There may have been contamination with refresh rate noise from the HMD, which was attached to the face near the frontal site of the scalp. Although a cushion sponge was inserted between the face and the HMD, thereby possibly insulating the HMD-related noise from the EEG recording, the refresh noise could still contaminate the EEG waveforms through the spatial conduction of electromagnetic noise. We focused on frequencies below 90 Hz, which is equal to the refresh frequency of the monitor, for high-frequency gamma band oscillatory activities. Nevertheless, we can still assume that the results for frequency bands below 90 Hz were not affected by the HMD refresh noise.

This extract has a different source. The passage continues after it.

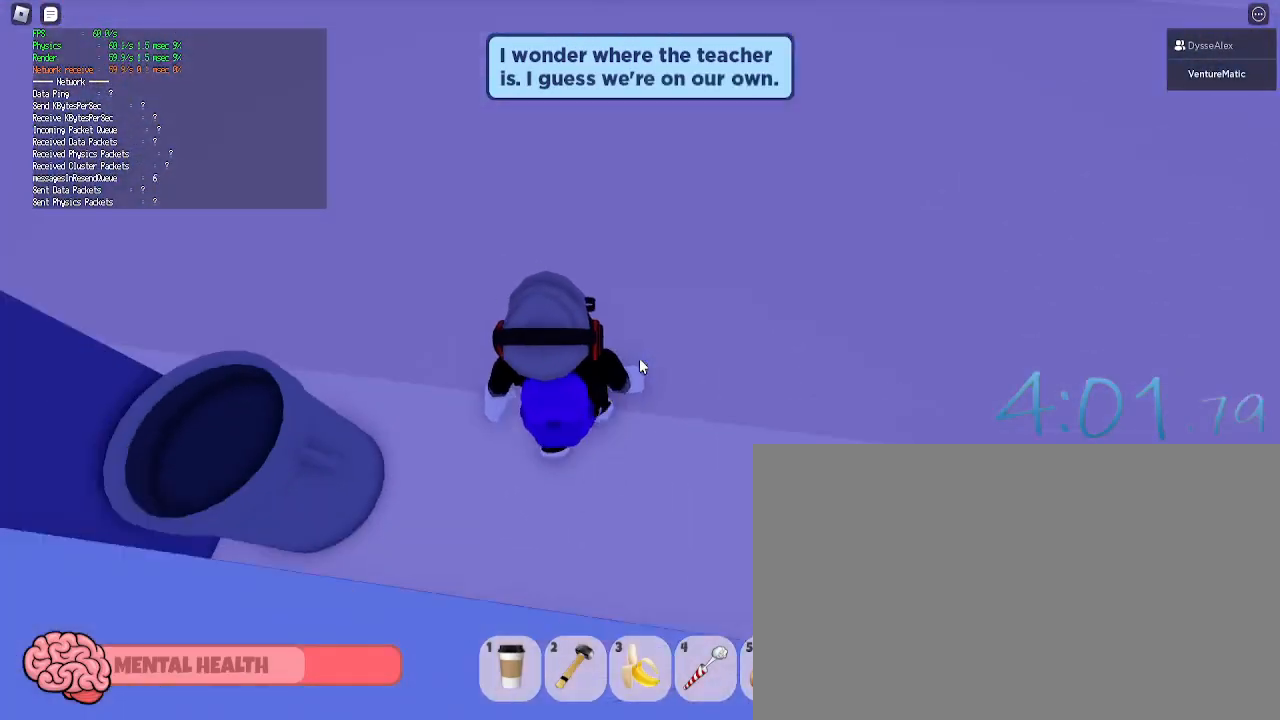
{"keys": ["d"], "mouse": [], "events": [[100, "s", "down"], [383, "s", "up"]]}
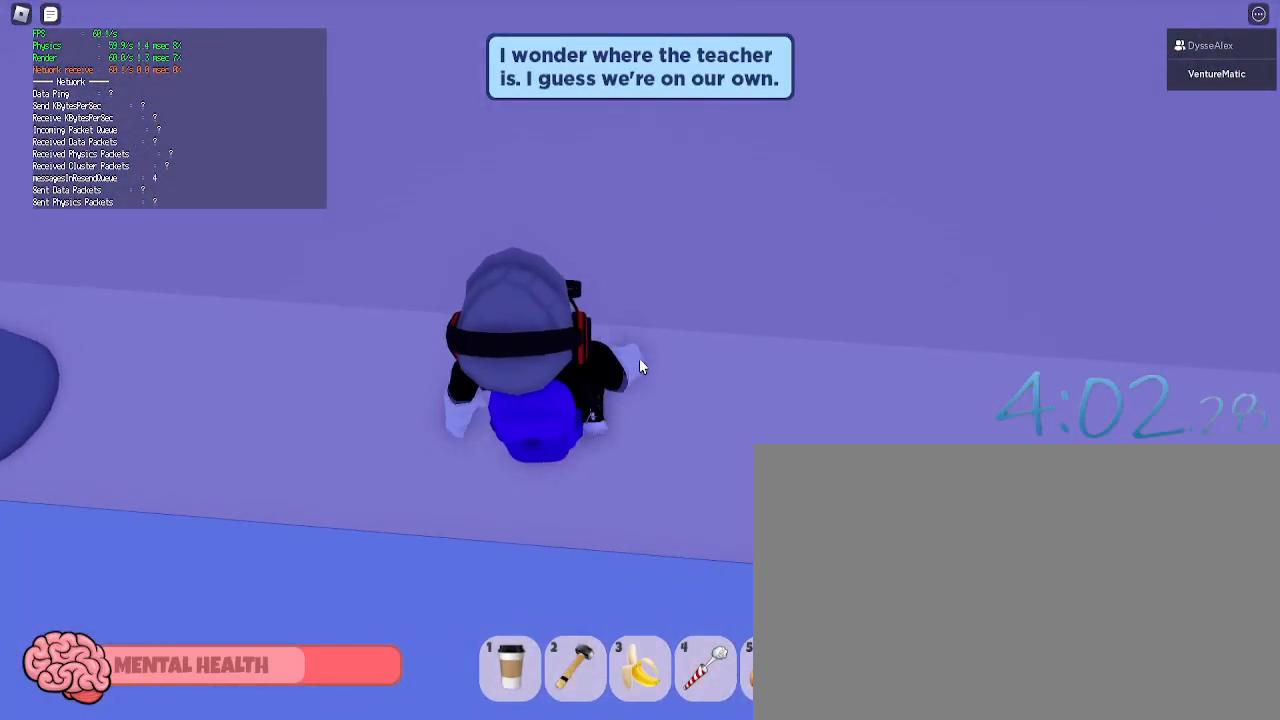
{"keys": ["s"], "mouse": [], "events": [[350, "s", "down"], [483, "d", "up"]]}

These above-mentioned VR-related noise problems, in principle, have an impact on both the congruent and incongruent conditions. For the stimulation, except the visual input, everything is identical between the real and VR environments; for example, tactile stimulation, posture, hand location, LED flash timing, and LED color. Therefore, the interaction between congruency and environment found on the late theta activity should not be affected by the VR-related noise.

Conclusion

We measured the EEG oscillatory activities during RHI induction in real and VR environment and investigated the difference of the visuo-tactile integration processes between these environments. We observed a generally stronger RHI experiences in VR; nevertheless, the RHI experience was significantly higher in congruent condition than in the baseline and incongruent conditions in both the real and VR environments. The congruency effect as a behavioral index of multisensory integration showed the same tendency between real and VR environments, which suggests that the multisensory integration process was the same in these environments. Despite the subjective and behavioral similarities, a significant difference on the theta band activity in the late period was observed between the congruent and incongruent conditions in the real environment but not in the VR environment; this suggested that VR altered our multisensory integration process during RHI. Although further investigations are required to enhance the VR experience and reduce EEG noise interference, the findings of this study suggest that the perception and integration of visuo-tactile inputs differs drastically between the real and VR environments. When investigating the cortical substrate of body representation in VR, attention must be focused on those multisensory integration rules that affect body-related recognition and depend on the environment, such as the HMD and augmented reality.